In what might seem like an unlikely partnership, Alzheimer's Australia has teamed up with video game developers to create virtual experiences for people with dementia. 

The first such experience is a virtual forest. It's "designed to create a sensory therapeutic environment", so people with dementia can experience the "soothing virtual reality of a forest," writes Alzheimer's Australia on their blog. At the moment, the team just has a prototype, but they're fundraising to make a full forest that reflects all the seasons. 

Working with Microsoft and Xbox One, Alzheimer's Australia writes that operating the system has been designed with older people in mind:"There will be no complicated buttons or coordination needed - just a sway of the arms will make the sun rise or the wind blow through the trees, or even a season change from sunshine to snow; a clap of the hands will cause the leaves to fall or the birds to fly up."

In partnership with game developers, Opaque Multimedia, the team is also creating a simulation to help care workers and family members better empathise with patients. Users complete everyday activities, such as showering and moving about a house, while an operator manipulates the virtual surroundings:

For people with dementia, "things can look quite different," game developer Liam McGuire said on the television program, Insight. The operator can change the way the scene looks visually, including adding a 'cataract filter', making the optic lens hypersensitive or altering contrast and glare so objects blend into each other. 

There are also design elements to modern houses that look different to people with dementia. Polished floor boards and shiny, white tiles can appear wet and slippery, making patients feel trepidatious as they walk around, he says, while a busy "carpet pattern can actually look like there are insects walking on it".

Operators can also move objects and change the rules of an environment to simulate dementia, making it challenging to separate reality from hallucinations, the team says.
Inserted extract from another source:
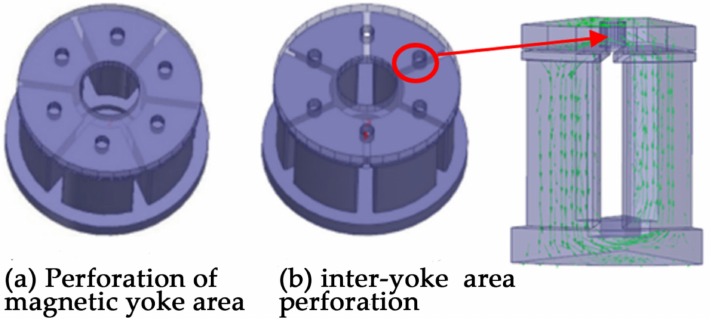
Figure 14. Punching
A user could even struggle, most alarmingly, to distinguish a shaving razor from a toothbrush, Alzheimer's Australia writes. 
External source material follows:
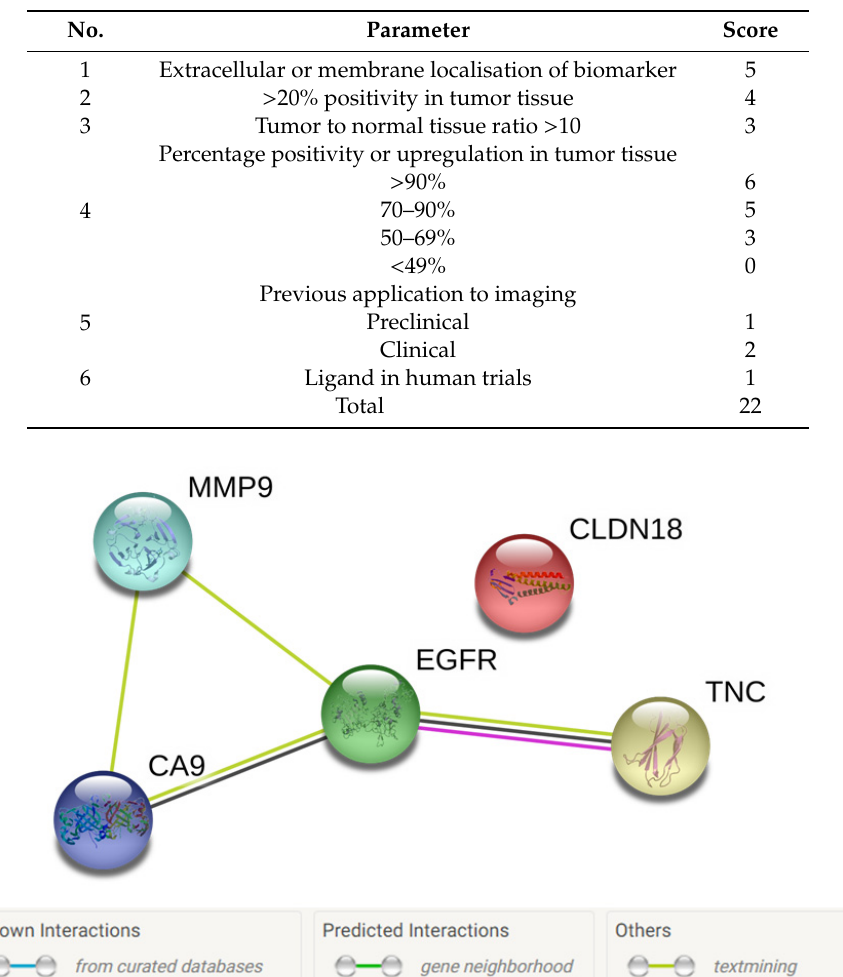
Table 1. Potential targetable biomarkers for theranosis (TASC-T) scoring criteria.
For McGuire, much of his inspiration comes from his grandfather's experience with dementia: "He was treated like a kind of clinical problem to be solved in a clinical manner, rather than as all the things we're discussing here, it's a social problem as much as anything else."

Maree McCabe, CEO of Alzheimer's Australia Victoria, says this work is a game-changer in dementia care: "Our intention is that … it will change their attitude towards people living with dementia, then their behaviour and ultimately the way that they deliver care."

It was also a whole new experience for the game developers, as the goal was to make objects hard rather than easy to use. 

Either way, virtual reality looks set to shift our understanding of Alzheimer's, and will hopefully help those interacting with patients to better empathise with what they're going through.